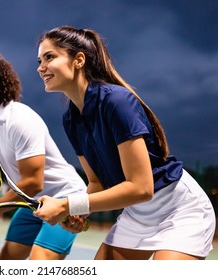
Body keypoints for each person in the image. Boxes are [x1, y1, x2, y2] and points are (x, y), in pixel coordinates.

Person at [33, 26, 216, 260]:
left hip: (180, 210)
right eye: (40, 60)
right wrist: (79, 212)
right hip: (137, 214)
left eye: (49, 57)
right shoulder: (71, 119)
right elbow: (96, 183)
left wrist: (66, 205)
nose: (41, 67)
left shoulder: (117, 101)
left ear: (79, 60)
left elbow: (141, 188)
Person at [0, 50, 87, 260]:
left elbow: (33, 181)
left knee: (39, 262)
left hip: (66, 196)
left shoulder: (20, 119)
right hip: (31, 202)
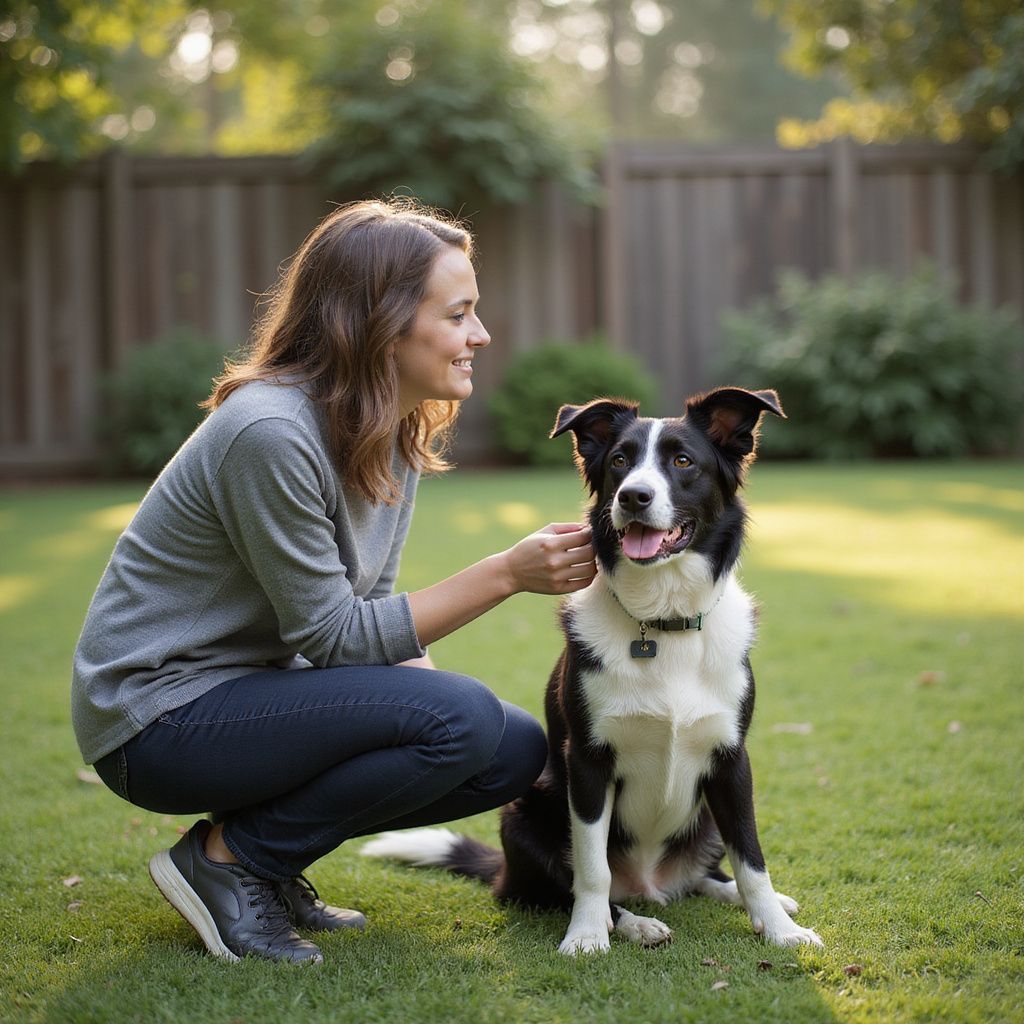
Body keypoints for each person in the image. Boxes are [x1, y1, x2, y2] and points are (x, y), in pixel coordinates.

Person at [71, 199, 597, 965]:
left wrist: (439, 714)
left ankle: (264, 858)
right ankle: (228, 864)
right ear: (381, 323)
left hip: (247, 696)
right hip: (154, 718)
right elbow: (332, 636)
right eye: (458, 315)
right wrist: (506, 575)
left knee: (508, 748)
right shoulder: (271, 432)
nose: (480, 335)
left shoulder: (392, 430)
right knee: (465, 719)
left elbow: (368, 615)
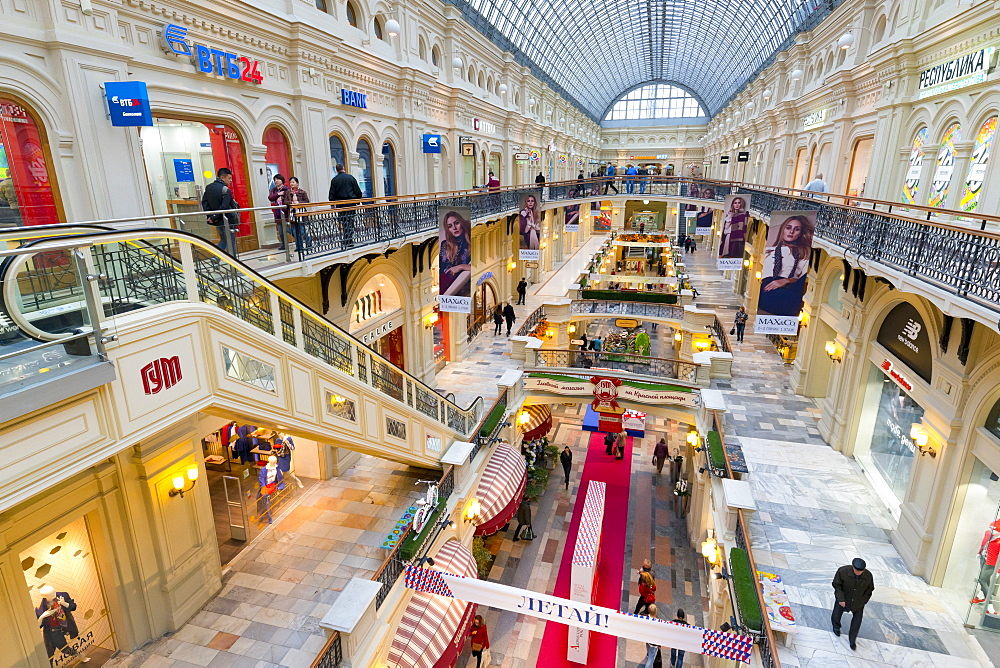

━━━━━━━━

* Task to carry out
Your answer must be every line from the entries that contains the string "shoulder", copied as it stands.

* Task solution
right shoulder: (71, 119)
left shoulder: (117, 101)
left shoulder: (20, 119)
right shoulder: (271, 432)
left shoulder: (392, 430)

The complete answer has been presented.